La pandemia ha messo in ginocchio tante imprese italiane. Anche in Veneto e a Verona la crisi prima sanitaria e poi socio-economica ha messo in difficoltà il tessuto imprenditoriale del territorio. Alcune aziende sono riuscite a reinventarsi, altre non hanno potuto fare altro che soccombere al Covid. Altre, ancora, hanno continuato a lavorare a pieno ritmo. Tra queste anche la veronese Impresa Salus, come ci ha raccontato la responsabile finanziaria, Vincenza Frasca.

«È stato un periodo molto difficile perchè avevamo due preoccupazioni principali: quella di mettere in sicurezza i dipendenti e dare continuità al servizio, dato che lavorando in case di riposo e ospedali avevamo una responsabilità civile, penale, ma soprattutto umana. – ha detto Frasca – Ciò che ci ha salvati è stato munirci per tempo dei famosi dispositivi: mascherine, guanti, cuffie, calzari e tute che abbiamo acquistato in grandi quantità. Ci siamo mossi per tempo e questo ci ha permesso di affrontare questa pandemia in modo più sicuro».

Tante le realtà che in questo periodo hanno richiesto i servizi di sanificazione: «Ci sono due tipi di richieste: quelle che provengono da scuole, ospedali, case di riposo, oppure uffici. In questo secondo caso l’attività di sanificazione può essere fatta direttamente dalle persone, perchè basta usare uno dei tre tipi di prodotti elencati nella circolare 5.443. Per strutture sanitarie più complesse la richiesta è aumentata, ma se dobbiamo guardare il bilancio non posso dire che ha portato più guadagni, perchè per fare sanificazioni sanitarie occorre professionalità, prodotti e soprattutto sicurezza nei confronti dei dipendenti. I dispositivi di protezione costano ancora tantissimo e non sono calmierati: le mascherine le possiamo trovare oggi a 0,18 centesimi, ma i guanti oggi viaggiano a 8 o 9 euro e i guanti vanno cambiati spesso ed è una spesa enorme. Lo Stato è venuto incontro ma fino a un certo punto».

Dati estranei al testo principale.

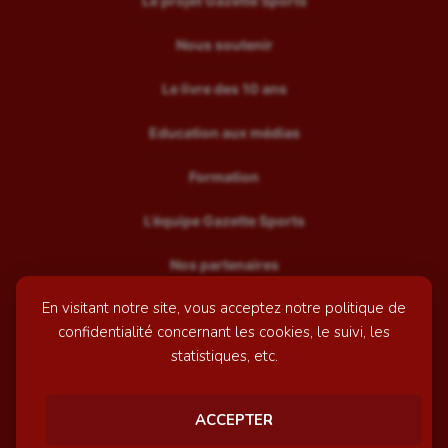
Le projet Gazette Sports
Nous soutenir
Le livre des 10 ans
Education aux médias
Formation
L’équipe Gazette Sports
Nos partenaires
En visitant notre site, vous acceptez notre politique de
Recrutement
confidentialité concernant les cookies, le suivi, les
Mentions légales
statistiques, etc.
Contactez-nous
ACCEPTER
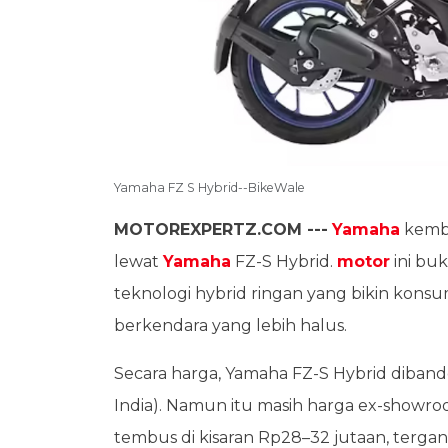
Yamaha FZ S Hybrid--BikeWale
MOTOREXPERTZ.COM ---
Yamaha
kemba
lewat
Yamaha
FZ-S Hybrid.
motor
ini buk
teknologi hybrid ringan yang bikin konsu
berkendara yang lebih halus.
Secara harga, Yamaha FZ-S Hybrid dibander
India). Namun itu masih harga ex-showro
tembus di kisaran Rp28–32 jutaan, tergantu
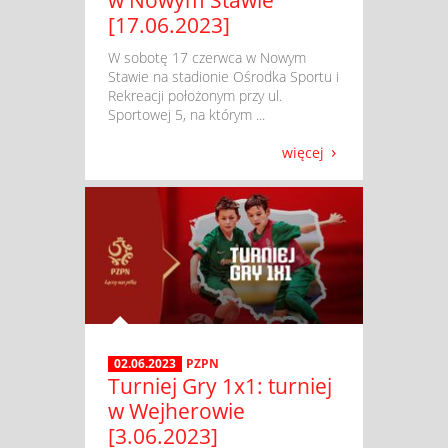
w Nowym Stawie
[17.06.2023]
​ W sobotę 17 czerwca w Nowym
Stawie na stadionie Ośrodka Sportu i
Rekreacji położonym przy ul.
Sportowej 5, na którym ...
więcej
02.06.2023
PZPN
Turniej Gry 1x1: turniej
w Wejherowie
[3.06.2023]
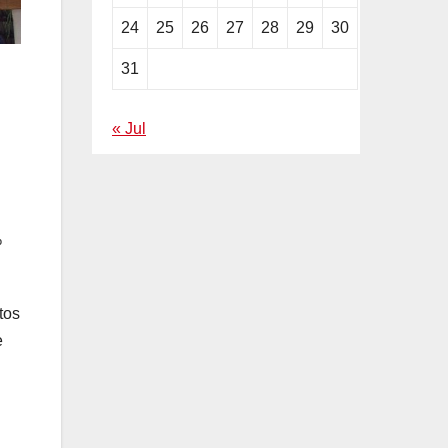
24
25
26
27
28
29
30
31
« Jul
%
tos
e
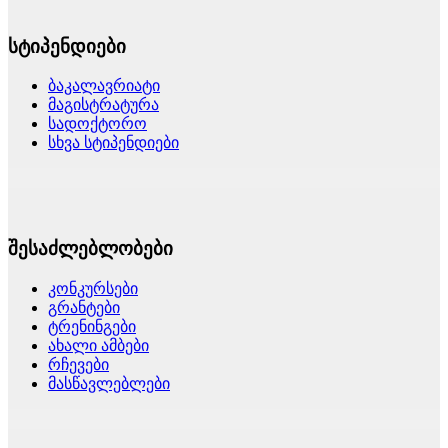
სტიპენდიები
ბაკალავრიატი
მაგისტრატურა
სადოქტორო
სხვა სტიპენდიები
შესაძლებლობები
კონკურსები
გრანტები
ტრენინგები
ახალი ამბები
რჩევები
მასწავლებლები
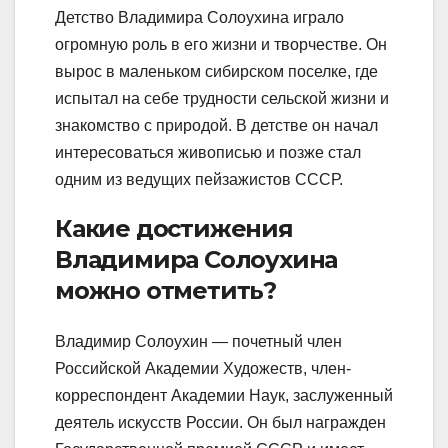
Детство Владимира Солоухина играло
огромную роль в его жизни и творчестве. Он
вырос в маленьком сибирском поселке, где
испытал на себе трудности сельской жизни и
знакомство с природой. В детстве он начал
интересоваться живописью и позже стал
одним из ведущих пейзажистов СССР.
Какие достижения
Владимира Солоухина
можно отметить?
Владимир Солоухин — почетный член
Российской Академии Художеств, член-
корреспондент Академии Наук, заслуженный
деятель искусств России. Он был награжден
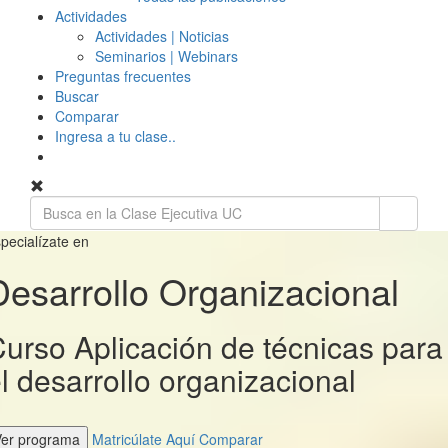
Actividades
Actividades | Noticias
Seminarios | Webinars
Preguntas frecuentes
Buscar
Comparar
Ingresa a tu clase..
pecialízate en
Desarrollo Organizacional
urso Aplicación de técnicas para
l desarrollo organizacional
Ver programa
Matricúlate Aquí
Comparar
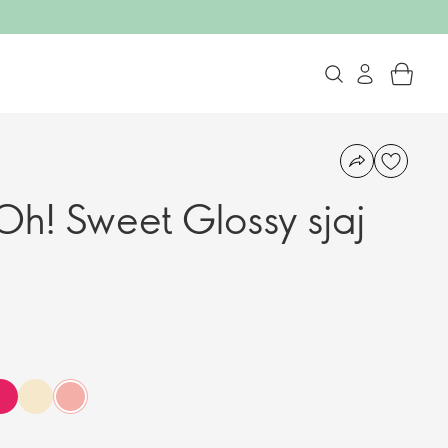
h! Sweet Glossy sjaj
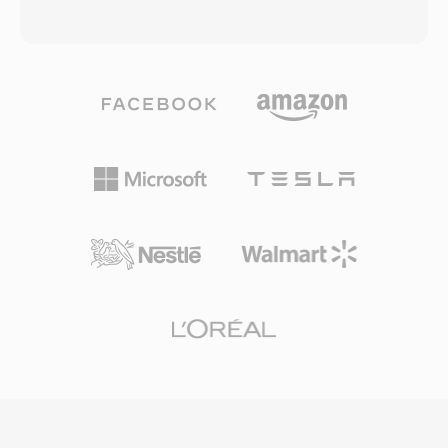
Foutdetectie via CRC-32-checksums waarborgt
professionele omroep die het tot op de dag
bit-perfecte integriteit, belangrijk voor
van vandaag bezet houdt. De codec splitst
archiveringsdoeleinden. TAK ondersteunt ook
audio in 32 subbanden via één polyfase-
ingebedde cue-sheets en APEv2-tags voor het
filterbank, past één psychoakoestisch model
organiseren van albums met meerdere tracks.
toe om maskeringsdrempels te bepalen en
Het voornaamste nadeel is dat TAK closed-
kwantiseert en Huffman-codeert vervolgens
source blijft en alleen voor Windows
elke subband dienovereenkomstig. Typische
beschikbaar is, wat cross-platform adoptie
omroepassingen gebruiken 192-384 kbps voor
beperkt. Voor gebruikers die compressie-
stereo, wat transparante kwaliteit oplevert met
efficiency en snelheid op Windows-systemen
lagere encodercomplexiteit en betere
prioriteren, behoort TAK tot de beste
foutbestendigheid dan Layer III. Deze
beschikbare lossless opties.
eigenschappen verklaren waarom DVB-
televisie, DAB digitale radio en de HDV-
camcorderstandaard allemaal MP2 verplichten
of prefereren. De encoderlatentie is ook korter,
één belangrijk kenmerk voor live-uitzending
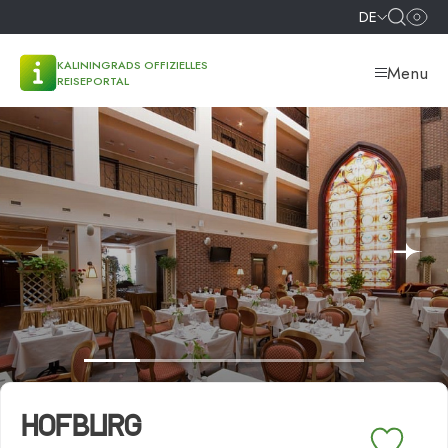
DE
KALININGRADS OFFIZIELLES
Menu
REISEPORTAL
HOFBURG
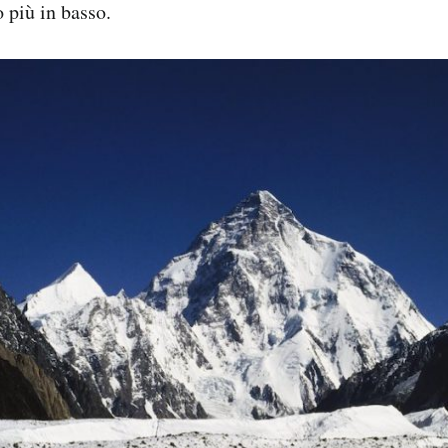
o più in basso.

Importanti le precauzioni sul luogo di lavoro: «Come noi cittadini dobbiamo utilizzare la mascherina, il gel e avere una educazione anche alla pulizia. A livello lavorativo è amplificato perchè si va a erogare servizi di pulizia e assistenza con calzari, tuta, guanti. È un virus che si combatte con il buon senso e la protezione è fondamentale. Il primo lockdown è stato il 9 marzo, in un periodo temporale in cui le influenze sono terminate. Ora siamo in un periodo in cui tutti passiamo per un’influenza o raffreddore. Quindi la prima criticità è la paura del personale che alla prima avvisaglia di febbre fa scattare l’allarme. C’è un po’ di panico. Quindi la criticità sarà la mancanza di personale».